Soup-To-Nuts Podcast: FDA & FTC move forward with enforcement even with some regulations in limbo

By Elizabeth Crawford contact

- Last updated on GMT

Soup-To-Nuts Podcast: Agency enforcement and litigation targets

Related tags: Food safety, Fda

New regulations and draft guidances may be on hold at many federal agencies until the Trump administration can find its footing, but enforcement by FDA, FTC and USDA is not – and neither is litigation related to how food and beverages are made and marketed in the US. 

In fact, FDA is notably moving forward with enforcement of old and new elements of the Food Safety Modernization Act, which some in the industry speculated incorrectly at the start of the year might be moved to the back burner by the Trump Administration.

For example, just this week the first major compliance date for importers covered by the Foreign Supplier Verification Programs under FSMA went into effect, and according to Claudia Lewis, a lawyer at the Washington, DC, based firm Venable, FDA inspectors are already zeroing in on related requirements.

According to a recent constituent update issued by FDA, the Foreign Supplier Verification Program seeks to ensure that all food consumed in the US meets the same preventive food safety standards regardless of where it was produced. And, as of May 30, all Foreign Supplier Verification Program importers whose foreign suppliers are not subject to the preventive controls or produce safety rules must verify their foreign suppliers meet applicable FDA safety standards.

And even though the deadlines​ for other covered entities will roll out slowly over the next three years, Lewis said some FDA inspectors are already focusing on the requirements. 

“When FDA is inspecting facilities they are focusing on are you getting ingredients abroad? What have you done to ensure you are getting bonafide ingredients? And that they are not contaminated and they are the appropriate types of ingredients to be including in food stuff here in the United States,”​ said Lewis, adding, “That is a new focus for FDA.”

This is far from the only compliance focal point for FDA. According to Lewis, who regularly reviews warning letters from the agency to industry players to identify areas of concern, FDA also is focused on nutrient content claims and the landmines that the terms “healthy”​ and “natural”​ have become.

“The other thing I am seeing in the warning letters … is of course, the claims that are being made for the products,”​ such as when FDA sent a warning letter to KIND Snacks in March 2015, she said. “We see the agency sort of looking at safety, but also what are you communicating to consumers.”

In the example of KIND, Lewis said that warning letter focused on the use of the term healthy as it relates to nutrient content.

And despite FDA agreeing at KIND’s behest to reevaluate how it defines healthy, ‘this is still an area where the agency is quite active in terms of what types of claims are being made for your product and dare they appropriate under FDA regulations,”​ Lewis said.

According to Lewis, the KIND warning letter also is illustrative of the type of back and forth industry has with FDA – but not with the plaintiff’s bar. She explained that when KIND pushed back​ against the agency and petitioned it to update the conditions of use for the term, the agency agreed​.  

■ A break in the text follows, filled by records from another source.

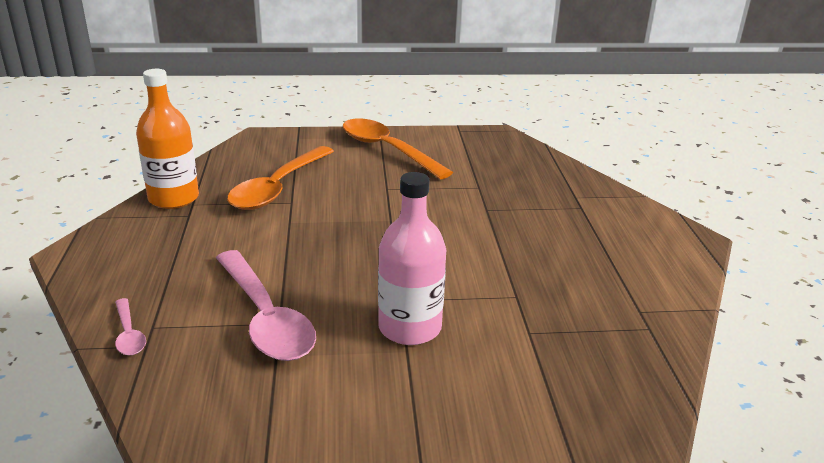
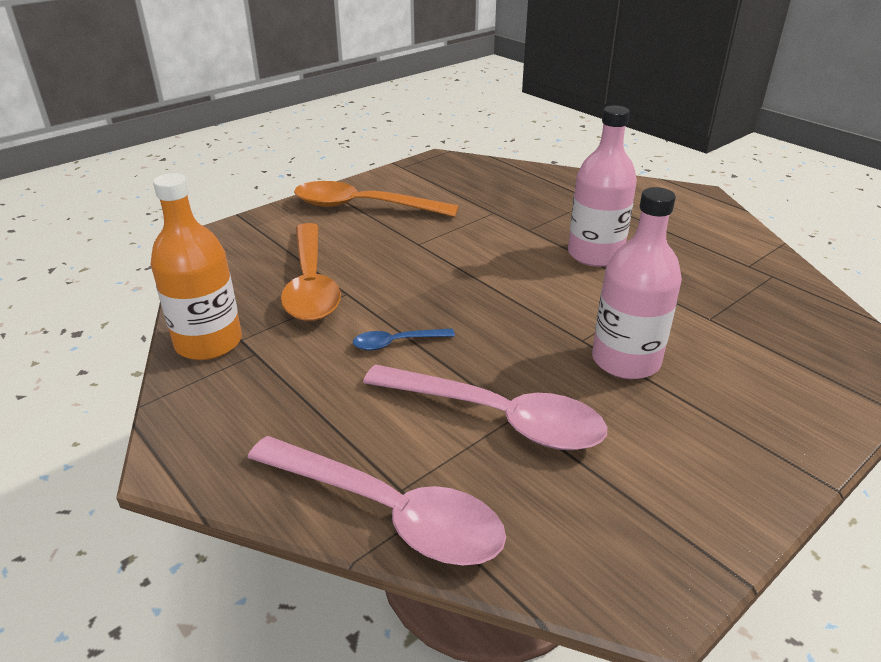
camera: 35 degrees left, 5 degrees up
pink spoon [115,298,146,356] -> pink spoon [247,436,506,565], size x2.17
none -> blue spoon [353,329,455,350]
none -> pink bottle [568,106,637,267]

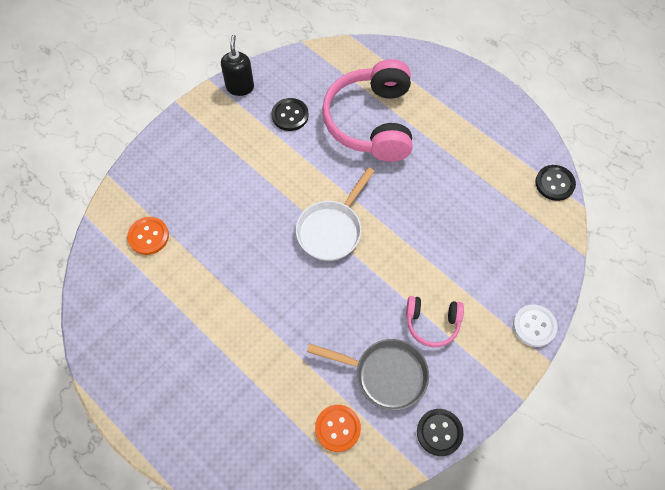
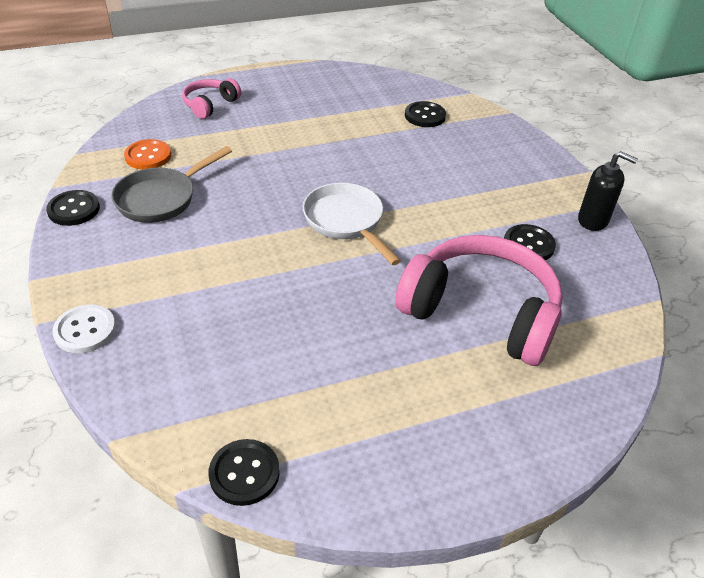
camera: 115 degrees right, 20 degrees down
orange button [127,217,169,255] -> black button [405,101,446,127]
pink headphones [406,296,464,347] -> pink headphones moved to [182,78,241,119]

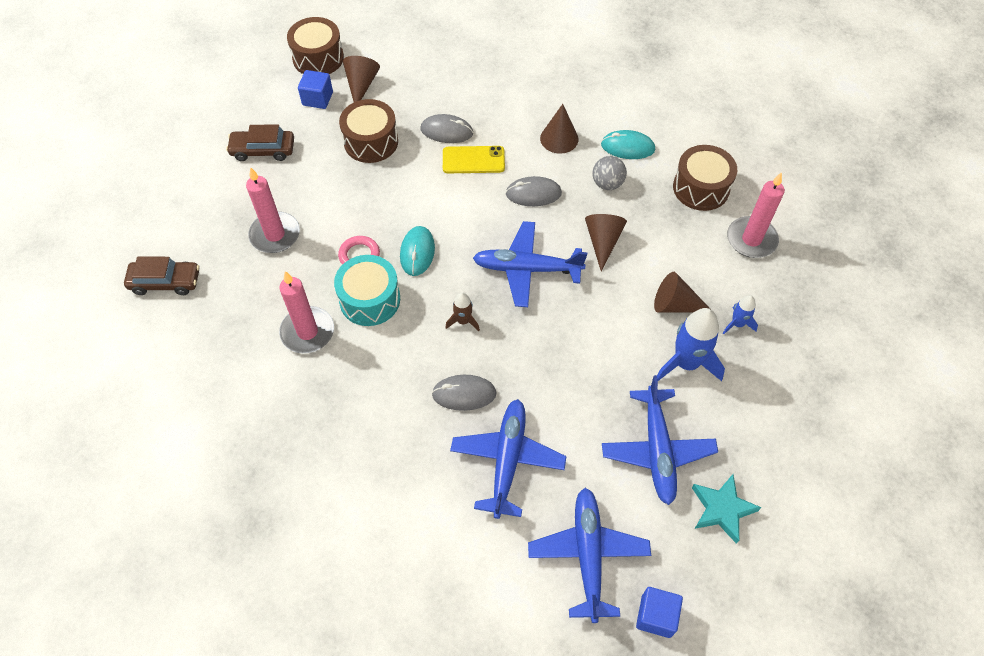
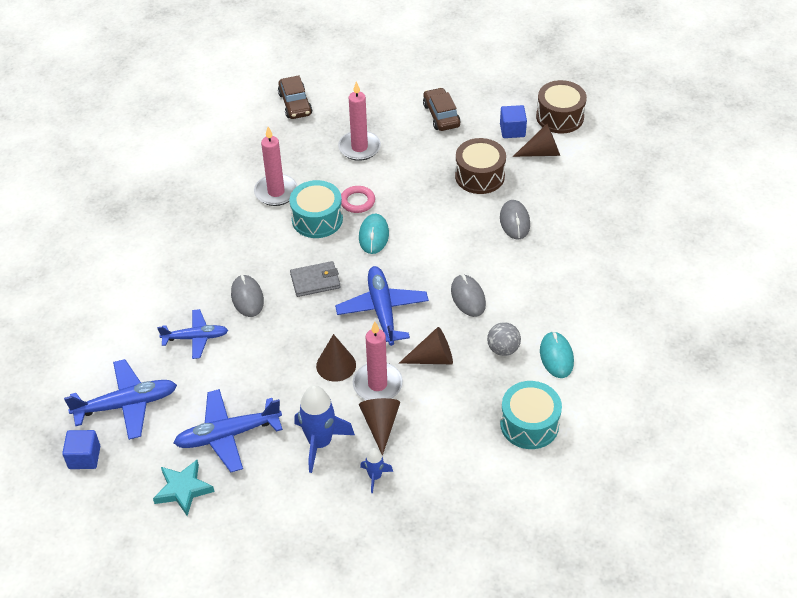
camera: 75 degrees right, 10 degrees down
turquoise mouse [400,226,435,276] -> turquoise mouse turned 75 degrees counterclockwise [359,214,389,254]
yellow phone [443,146,505,173] -> none
brown rocket [445,292,480,331] -> grey wallet [290,261,340,297]
blue plane [450,399,567,519] -> blue plane [157,309,228,359], size x0.66
brown cone [540,104,578,154] -> brown cone moved to [316,334,356,382]
brown drum [673,145,737,211] -> turquoise drum [500,381,562,449]
pink candle [727,172,785,258] -> pink candle moved to [353,322,403,400]

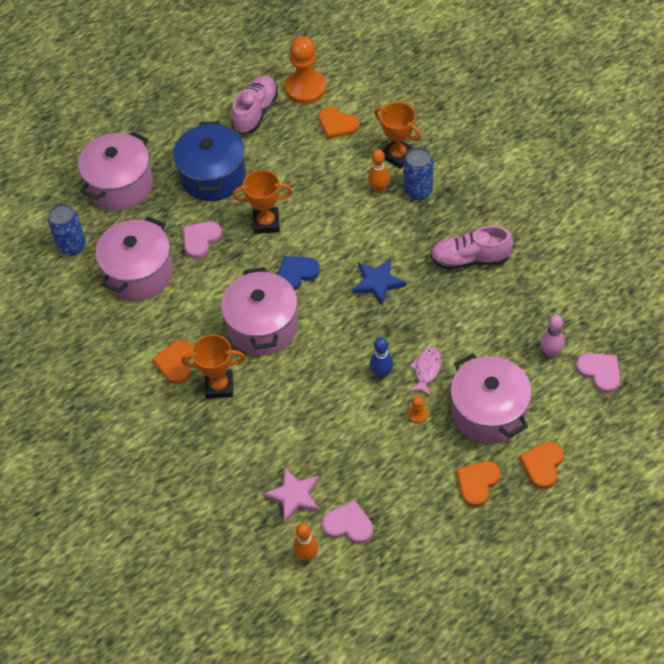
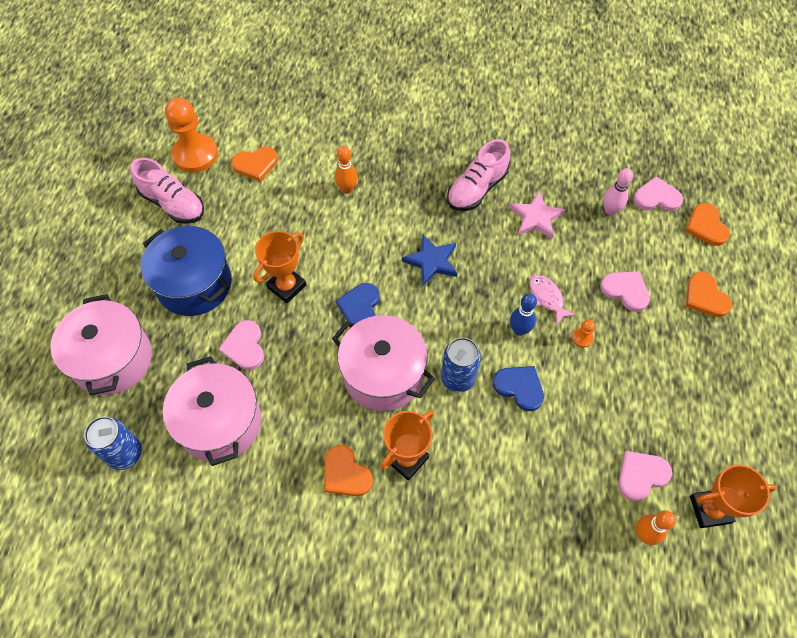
camera: 50 degrees left, 5 degrees up
pink shoe [231,75,278,134] -> pink shoe turned 150 degrees clockwise [130,158,204,224]
pink star [263,467,319,523] -> pink star moved to [509,191,566,239]
orange trophy [374,102,422,169] -> orange trophy moved to [690,465,777,528]
blue can [404,147,433,200] -> blue can moved to [441,337,481,392]
pink pot [450,353,532,444] -> pink heart [600,271,650,312]
orange heart [456,461,501,507] -> orange heart moved to [685,203,730,246]
none -> blue heart [493,366,544,411]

But that didn’t stop plaintiff’s attorneys from moving against KIND and others who use the word healthy and accusing them of misleading consumers.

What is in a name?

Another target for class action false claims suits are fanciful synonyms used to make ingredients sound more appealing or “natural”​ to consumers, such as the use of evaporated cane juice instead of sugar, said Lewis.

“The class action bar is taking the position that by saying evaporated cane juice, as oppose to sugar, it created a false impression that the product contained less sugar than they actually contained, and we have seen this type of issue and other types of nomenclature used in connection with sugar,”​ but what it boils down to is if the terms are common and usual names for consumers, Lewis said.

According to Lewis, another emerging area of interest for plaintiff’s attorneys and area of concern for USDA and FTC is organic. This one could surprise some because organic has a clearly defined and enforced set of standards by USDA. But Lewis said it isn’t the standards that are in question, but rather how consumers interpret the term.

“FTC and the USDA had a round table discussion last year in September to talk about organic claims and discuss consumer perceptions in this area,”​ Lewis said, noting they asked questions such as if consumers perceive organic as something that it doesn’t mean, then does the term need to be further qualified?

FTC remains focused on weight loss, cognition and immunity

Beyond “organic,” Lewis says FTC is sticking with a trilogy of targets in the food and beverage space that it has long taken aim at, including claims related to weight loss, cognition and immunity, according to Lewis.

But, she said, that doesn’t mean companies can never make these claims. Rather, she said, they need to ensure that they have scientific support to back-up their claims in the case of cognition and weight-loss.

Immunity claims, however, are a different debate in that FDA and FTC have cleared defined what is necessary for companies to make these claims, Lewis said.

Ultimately, when it comes to enforcement and trying to avoid running afoul of the laws, Lewis says FDA is not looking for perfection, but rather for companies to have a system of checks and balances, including good manufacturing practices, a food safety modernization plan and consistency in applying the rules to maximize the spirit of the laws.